You’ve probably had both kinds of experiences—times when you felt confident that something was genuinely beautiful, and times when you realized your taste was different from someone else’s and you couldn’t prove yours was better. The British philosophers of the 1700s were trying to make sense of that mixed experience. They wanted a theory that could explain both the feeling of certainty and the fact of disagreement.

None of them completely succeeded. But they mapped out the territory. They showed what the options are. And they left us with a set of questions that are still worth asking.

The next time you find yourself in an argument about whether something is beautiful, you might remember: you’re continuing a conversation that’s been going on for over 300 years.


Appendices

Key Terms

TermWhat it does in this debate
Internal senseA supposed mental faculty that detects beauty directly, like a sixth sense, without requiring reasoning
Uniformity amidst varietyHutcheson’s proposed rule for what makes things beautiful—they have parts that fit together but are also interestingly different
Subjectivism about beautyThe view that beauty exists only in the mind of the beholder, not in objects themselves
True judgesHume’s idea of people whose taste is so refined and well-trained that their judgments about beauty are the closest we can get to an objective standard
ImaginationFor Addison and others, the faculty that produces the pleasures of taste by how it processes visual experiences
AssociationThe psychological mechanism by which objects come to be connected with pleasures or emotions they didn’t originally produce

Key People

  • Francis Hutcheson (1694–1746) — An Irish philosopher who argued that we perceive beauty through an “internal sense” and that beauty is subjective, like color.
  • David Hume (1711–1776) — A Scottish philosopher who agreed beauty is subjective but argued that “true judges” with refined taste give us a standard for correctness.
  • Thomas Reid (1710–1796) — A Scottish philosopher who argued against subjectivism, insisting beauty is a real property and that our judgments about it can be genuinely true or false.
  • Joseph Addison (1672–1719) — An English writer and politician who argued the pleasures of taste come from the imagination’s response to visual features like greatness, novelty, and beauty.
  • Edmund Burke (1729–1797) — An Anglo-Irish philosopher who argued that beauty and sublimity are fundamentally different, based on different passions (social love vs. self-preservation).

Things to Think About

  1. Suppose you could somehow have all five senses but lacked any feeling of beauty—things would look, sound, and feel exactly the same to you as to anyone else, but you’d never experience anything as beautiful. Would you be missing something real? Or would you just be missing a feeling?

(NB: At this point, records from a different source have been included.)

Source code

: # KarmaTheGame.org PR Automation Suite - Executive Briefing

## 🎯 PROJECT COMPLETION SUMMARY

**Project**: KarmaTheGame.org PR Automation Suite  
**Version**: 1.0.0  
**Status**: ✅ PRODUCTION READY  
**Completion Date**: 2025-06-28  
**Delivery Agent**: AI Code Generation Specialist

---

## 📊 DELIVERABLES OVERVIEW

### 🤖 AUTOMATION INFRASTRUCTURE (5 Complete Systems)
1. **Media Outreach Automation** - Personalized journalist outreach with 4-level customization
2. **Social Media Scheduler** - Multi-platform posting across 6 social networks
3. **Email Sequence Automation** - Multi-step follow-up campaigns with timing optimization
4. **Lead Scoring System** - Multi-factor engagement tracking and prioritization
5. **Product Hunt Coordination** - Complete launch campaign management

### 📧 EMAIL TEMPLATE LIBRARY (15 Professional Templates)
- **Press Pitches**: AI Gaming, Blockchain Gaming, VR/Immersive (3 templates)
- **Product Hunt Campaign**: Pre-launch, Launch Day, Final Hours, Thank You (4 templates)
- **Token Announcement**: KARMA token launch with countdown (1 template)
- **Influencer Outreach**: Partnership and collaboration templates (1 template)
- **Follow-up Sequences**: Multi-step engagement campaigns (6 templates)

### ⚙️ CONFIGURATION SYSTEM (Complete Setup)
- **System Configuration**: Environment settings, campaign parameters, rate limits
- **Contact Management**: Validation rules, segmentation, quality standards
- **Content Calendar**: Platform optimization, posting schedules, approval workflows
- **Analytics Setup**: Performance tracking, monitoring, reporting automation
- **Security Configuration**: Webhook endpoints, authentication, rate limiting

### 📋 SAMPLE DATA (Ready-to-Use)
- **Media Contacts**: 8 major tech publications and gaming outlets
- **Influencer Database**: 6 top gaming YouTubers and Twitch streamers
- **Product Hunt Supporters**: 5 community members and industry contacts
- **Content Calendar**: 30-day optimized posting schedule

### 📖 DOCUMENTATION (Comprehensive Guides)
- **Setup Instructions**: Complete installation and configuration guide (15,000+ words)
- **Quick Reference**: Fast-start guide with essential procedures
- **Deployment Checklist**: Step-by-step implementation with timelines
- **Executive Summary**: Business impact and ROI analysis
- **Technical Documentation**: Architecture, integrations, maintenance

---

  2. Hume says that when all the “true judges” agree about a work of art, their judgment is the standard. But how do we decide who counts as a true judge? Couldn’t different groups have different ideas about who qualifies?

  3. Reid says that a mind that preferred ugliness to beauty would be like a mind that thought 2+2=5. But people’s tastes really do vary dramatically across cultures and time periods. Does that count as evidence against Reid’s view?

  4. If beauty is just in the eye of the beholder, does that make it less important? Or could something that’s “only” in our minds still matter deeply?

Where This Shows Up

  • Art criticism and reviews — When critics argue about whether a movie, song, or painting is good, they’re taking positions in this debate, whether they know it or not.
  • Social media arguments — Every time someone posts a hot take about a popular show or musician and gets pushback, you’re seeing the realism vs. subjectivism debate play out in real time.
  • Museum education — The question of how to teach people to appreciate art (is it about learning facts? or just opening yourself up to feeling?) depends on which theory of beauty you accept.
  • Design and advertising — People who design products, websites, and ads rely on assumptions about what people find beautiful. Debates about whether beauty is universal or cultural affect how they work.
  • Everyday life — Arguments about fashion, decoration, and even whether someone is “objectively attractive” touch the same philosophical questions.